Another example: Uncommon’s network in Newark and Camden first scrambled to ensure that every student  has a laptop and a wifi hotspot while everyone was provided with two weeks of review work. Beginning on March 30th, review will stop and new learning will commence, From Advance Media:

[E]very student will be on a virtual school program, watching daily lessons recorded by teachers and speaking one-on-one with them for at least 10-20 minutes each week.

“If you would have told me a month ago that we would have a whole online program up and running in less than a week, I would have told you you are crazy,” [CEO Juliana] Worrell said. “But somehow we made it work.”

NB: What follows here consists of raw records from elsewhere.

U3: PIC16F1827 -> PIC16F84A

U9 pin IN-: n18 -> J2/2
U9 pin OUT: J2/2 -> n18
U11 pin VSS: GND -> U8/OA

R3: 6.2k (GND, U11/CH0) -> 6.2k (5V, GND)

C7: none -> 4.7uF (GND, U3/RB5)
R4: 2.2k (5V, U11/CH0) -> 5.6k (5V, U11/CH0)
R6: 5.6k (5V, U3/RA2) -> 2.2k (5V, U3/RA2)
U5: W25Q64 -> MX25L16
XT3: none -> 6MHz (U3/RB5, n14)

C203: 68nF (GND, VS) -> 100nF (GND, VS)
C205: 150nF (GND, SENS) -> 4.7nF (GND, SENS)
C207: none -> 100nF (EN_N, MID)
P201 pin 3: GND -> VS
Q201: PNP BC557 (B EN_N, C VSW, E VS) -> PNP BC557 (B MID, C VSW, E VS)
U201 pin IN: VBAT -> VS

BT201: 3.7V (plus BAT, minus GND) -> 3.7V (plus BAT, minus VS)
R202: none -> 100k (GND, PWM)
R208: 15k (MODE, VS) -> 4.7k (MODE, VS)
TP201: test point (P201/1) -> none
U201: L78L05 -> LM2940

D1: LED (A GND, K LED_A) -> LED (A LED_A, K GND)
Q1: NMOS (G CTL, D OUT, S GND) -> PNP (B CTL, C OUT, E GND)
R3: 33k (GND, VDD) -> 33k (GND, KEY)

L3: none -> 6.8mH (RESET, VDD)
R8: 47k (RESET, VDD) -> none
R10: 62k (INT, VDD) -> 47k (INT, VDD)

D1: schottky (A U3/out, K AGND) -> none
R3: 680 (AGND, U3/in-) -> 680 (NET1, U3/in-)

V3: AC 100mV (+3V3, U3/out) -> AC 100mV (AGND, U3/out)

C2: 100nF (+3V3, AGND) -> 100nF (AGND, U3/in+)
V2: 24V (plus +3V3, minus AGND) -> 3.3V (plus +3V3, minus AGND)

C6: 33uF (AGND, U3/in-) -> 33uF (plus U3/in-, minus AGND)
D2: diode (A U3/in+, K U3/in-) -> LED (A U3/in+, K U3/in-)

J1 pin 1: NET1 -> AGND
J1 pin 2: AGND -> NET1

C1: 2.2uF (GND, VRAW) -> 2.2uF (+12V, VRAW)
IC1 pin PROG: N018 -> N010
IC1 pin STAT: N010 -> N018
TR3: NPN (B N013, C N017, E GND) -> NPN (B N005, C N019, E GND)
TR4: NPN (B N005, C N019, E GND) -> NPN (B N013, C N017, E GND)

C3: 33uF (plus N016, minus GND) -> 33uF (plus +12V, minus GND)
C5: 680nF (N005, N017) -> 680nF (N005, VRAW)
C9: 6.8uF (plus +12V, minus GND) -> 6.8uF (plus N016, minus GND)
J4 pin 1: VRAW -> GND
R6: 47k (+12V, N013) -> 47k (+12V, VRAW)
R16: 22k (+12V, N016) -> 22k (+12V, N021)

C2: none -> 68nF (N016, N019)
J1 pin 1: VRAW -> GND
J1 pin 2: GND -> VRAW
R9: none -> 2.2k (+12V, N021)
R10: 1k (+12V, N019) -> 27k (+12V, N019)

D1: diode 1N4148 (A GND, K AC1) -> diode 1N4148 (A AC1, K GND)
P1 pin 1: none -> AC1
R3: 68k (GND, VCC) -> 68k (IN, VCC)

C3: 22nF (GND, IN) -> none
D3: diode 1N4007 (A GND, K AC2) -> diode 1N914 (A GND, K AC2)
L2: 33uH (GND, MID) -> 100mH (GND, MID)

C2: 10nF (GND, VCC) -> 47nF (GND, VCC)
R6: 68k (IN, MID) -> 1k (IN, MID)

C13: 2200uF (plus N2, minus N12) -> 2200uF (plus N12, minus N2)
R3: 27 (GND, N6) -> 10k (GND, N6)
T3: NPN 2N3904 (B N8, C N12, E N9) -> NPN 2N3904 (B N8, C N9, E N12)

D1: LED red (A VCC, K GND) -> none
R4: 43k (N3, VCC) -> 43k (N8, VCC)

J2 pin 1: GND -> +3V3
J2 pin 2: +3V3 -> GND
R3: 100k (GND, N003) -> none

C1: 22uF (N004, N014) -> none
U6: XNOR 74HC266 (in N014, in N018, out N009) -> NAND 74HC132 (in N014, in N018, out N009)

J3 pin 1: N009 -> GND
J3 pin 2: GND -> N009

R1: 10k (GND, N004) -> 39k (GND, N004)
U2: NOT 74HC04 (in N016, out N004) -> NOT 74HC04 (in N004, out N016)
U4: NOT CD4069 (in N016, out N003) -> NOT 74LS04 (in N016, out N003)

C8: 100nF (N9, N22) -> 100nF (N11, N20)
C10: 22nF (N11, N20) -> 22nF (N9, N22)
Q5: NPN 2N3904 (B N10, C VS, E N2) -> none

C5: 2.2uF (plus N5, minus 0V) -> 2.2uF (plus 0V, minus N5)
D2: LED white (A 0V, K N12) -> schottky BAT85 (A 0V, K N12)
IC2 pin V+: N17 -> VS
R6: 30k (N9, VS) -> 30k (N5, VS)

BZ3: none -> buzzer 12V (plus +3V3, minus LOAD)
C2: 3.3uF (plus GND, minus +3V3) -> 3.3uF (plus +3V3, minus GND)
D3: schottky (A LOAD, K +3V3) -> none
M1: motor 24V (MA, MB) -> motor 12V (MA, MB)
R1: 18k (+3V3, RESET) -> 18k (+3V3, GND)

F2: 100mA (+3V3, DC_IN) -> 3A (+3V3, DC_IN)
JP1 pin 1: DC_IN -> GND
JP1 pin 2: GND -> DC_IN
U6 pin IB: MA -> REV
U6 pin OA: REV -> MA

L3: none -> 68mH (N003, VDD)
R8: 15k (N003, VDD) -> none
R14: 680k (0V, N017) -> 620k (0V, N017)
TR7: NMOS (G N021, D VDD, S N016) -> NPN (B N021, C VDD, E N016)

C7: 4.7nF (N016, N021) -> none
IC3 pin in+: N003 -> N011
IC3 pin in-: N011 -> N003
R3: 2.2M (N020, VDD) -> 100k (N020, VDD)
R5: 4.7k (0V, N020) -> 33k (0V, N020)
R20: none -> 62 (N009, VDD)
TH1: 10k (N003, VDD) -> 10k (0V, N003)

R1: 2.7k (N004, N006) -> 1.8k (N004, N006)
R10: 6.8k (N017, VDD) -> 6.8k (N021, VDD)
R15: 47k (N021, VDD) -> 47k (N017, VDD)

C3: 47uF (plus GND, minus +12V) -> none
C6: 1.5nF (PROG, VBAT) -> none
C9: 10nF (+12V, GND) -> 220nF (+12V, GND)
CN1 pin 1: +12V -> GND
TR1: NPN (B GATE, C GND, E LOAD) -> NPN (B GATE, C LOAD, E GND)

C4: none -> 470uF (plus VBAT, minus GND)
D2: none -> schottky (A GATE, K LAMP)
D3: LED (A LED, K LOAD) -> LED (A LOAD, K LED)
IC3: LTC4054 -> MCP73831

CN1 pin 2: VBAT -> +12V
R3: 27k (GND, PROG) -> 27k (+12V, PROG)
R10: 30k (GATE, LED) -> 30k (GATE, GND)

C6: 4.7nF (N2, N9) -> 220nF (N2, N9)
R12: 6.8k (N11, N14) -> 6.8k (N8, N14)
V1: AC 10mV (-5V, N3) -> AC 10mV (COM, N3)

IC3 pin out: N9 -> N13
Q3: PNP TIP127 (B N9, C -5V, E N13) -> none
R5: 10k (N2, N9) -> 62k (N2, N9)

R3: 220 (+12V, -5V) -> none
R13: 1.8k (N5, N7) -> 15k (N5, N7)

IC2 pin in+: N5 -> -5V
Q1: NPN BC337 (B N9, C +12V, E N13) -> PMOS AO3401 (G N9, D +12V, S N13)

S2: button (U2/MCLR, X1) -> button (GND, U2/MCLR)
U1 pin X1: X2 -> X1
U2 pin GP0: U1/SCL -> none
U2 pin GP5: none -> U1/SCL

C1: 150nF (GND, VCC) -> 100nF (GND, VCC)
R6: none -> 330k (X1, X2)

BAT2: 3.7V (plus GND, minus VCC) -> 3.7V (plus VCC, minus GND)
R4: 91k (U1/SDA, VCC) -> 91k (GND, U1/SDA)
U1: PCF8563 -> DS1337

But that’s harder in traditional districts, especially as union rules inhibit innovation.

NJEA Spokesman Steve Baker conceded that traditional school students will make do with less:

[A]n entire education system can’t abruptly shift to remote learning for weeks without students being significantly affected, said Steve Baker, spokesman for the state’s largest teachers union.

“There is no question that something is lost here, but I think we are also seeing pretty exceptional efforts to mitigate that,” Baker said. “I think it remains to be seen what the longer-term educational consequences are.”

But that’s the point: Non-traditional education systems —or at least some NJ public charter schools—are switching abruptly, mitigating loss of learning.

NJEA’s Baker is right in that none of us knows the “longer-term educational consequences.” And I’m sure there are other charter school leaders not as nimble as the few recounted here. But suddenly, while the tale of New Jersey’s two disparate school systems persists, a subtext to that story may be the difference in response to long-running school closures between traditional schools and charter schools.